Incorrigible spam

David Relson relson at osagesoftware.com
Thu Apr 8 13:26:14 CEST 2004


On Thu, 08 Apr 2004 08:43:38 +0200
Boris 'pi' Piwinger wrote:

> Richard Kimber <rkimber at ntlworld.com> wrote:
> 
> >From time to time I get spam that is still scored as ham after I've
> >told bogofilter to relearn it as spam.
> 
> This seems to be an artifact of full training. However,
> besides the solutions already offered, those messages might
> be an indication that you did some false training in the
> past.

A large wordlist with lots of messages has a measure of "inertia".  With
such a list, each message is a very small percentage of the total.  This
can make it harder to change the status of a token from "hammish" to
"spammish".  You may be encountering that effect.

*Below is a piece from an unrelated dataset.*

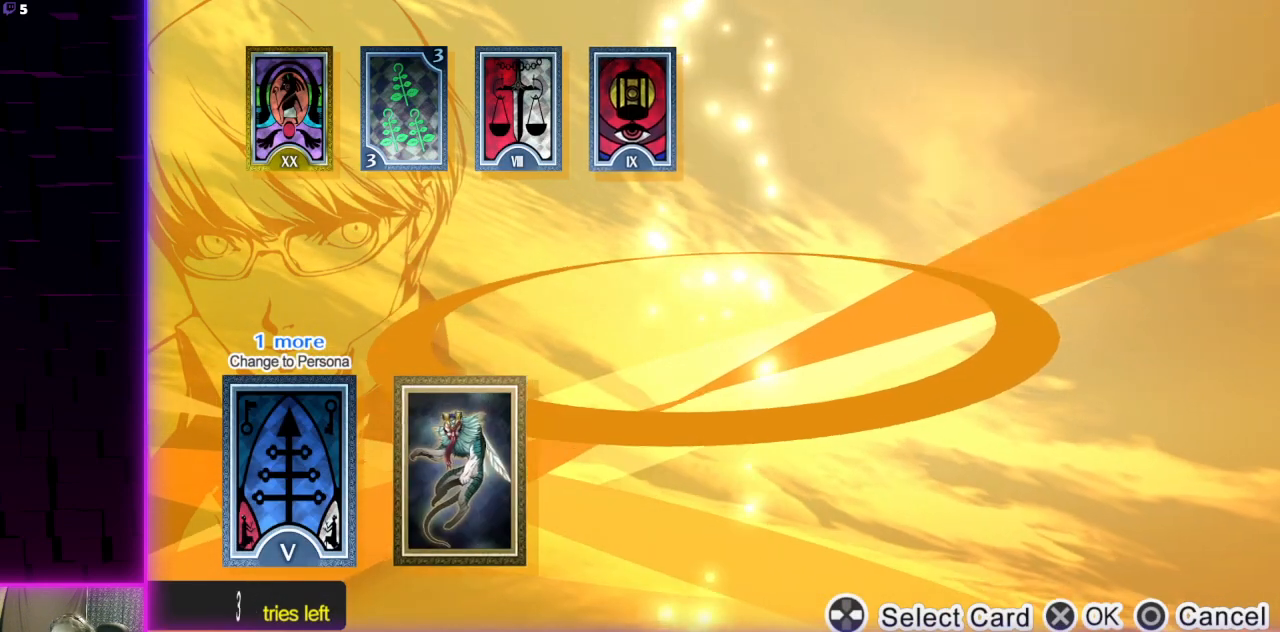
{"buttons": [], "left_stick": "center", "right_stick": "center", "events": [[67, "DPAD_LEFT", "up"], [334, "A", "down"], [400, "A", "up"]]}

On the other hand, all my tests indicate that a larger database with
more tokens in it will do a better job of classifying messages.  Last
week I posted a test in which I scored my whole corpus (160,000
messages) and built a new wordlist with all messages having scores
neither 0 nor 1.  Using the new wordlist, I repeated the process a
second time.  Using the newer wordlist, I repeated the process a third
time, etc, etc, etc.  After each repetition, I counted how many ham
scored as ham, as unsure, and as spam and also counted how many spam
scored as ham/unsure/spam.  Scoring with a big wordlist produced good
results with few unsures and few errors.  Using the small set of unsures
from scores with a big list produced a small wordlist.  The results of
scoring with a small wordlist were many more unsures and a larger number
of errors.  The pattern of "small wordlist, more errors" and "large
wordlist, fewer errors" was very pronounces.

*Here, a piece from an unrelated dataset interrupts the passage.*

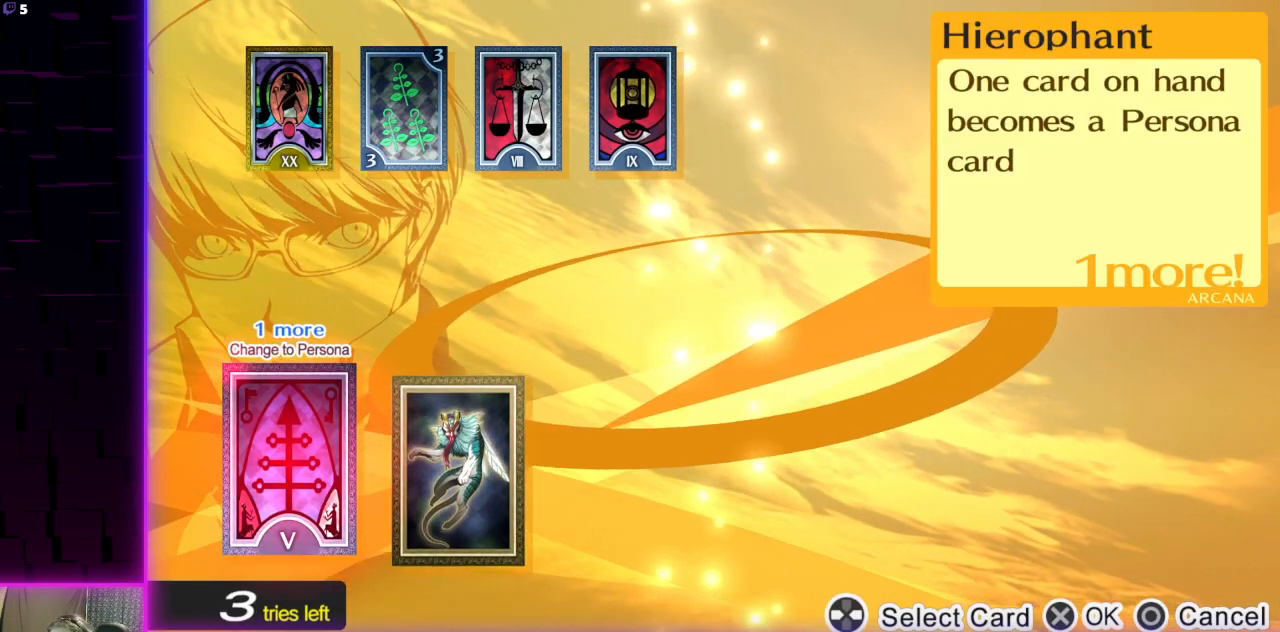
{"buttons": [], "left_stick": "center", "right_stick": "center", "events": []}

As pi says, a training error sometime in the past can also have a big
effect. Running "bogofilter -vvv < message" will list all the tokens and
their scores.  The FAQ describes "-vvv" output.  Of particular value in
a case like this, look at the last column ("+" or "-" depending on
min_dev) for which tokens were used to score the message.  Then look for
tokens that have been seen only once (or perhaps twice).  Check that
these tokens are correctly hammish or spammish.  If you have several
tokens with counts of 1 that are wrong, there's a good chance they came
from a single message used in a training error.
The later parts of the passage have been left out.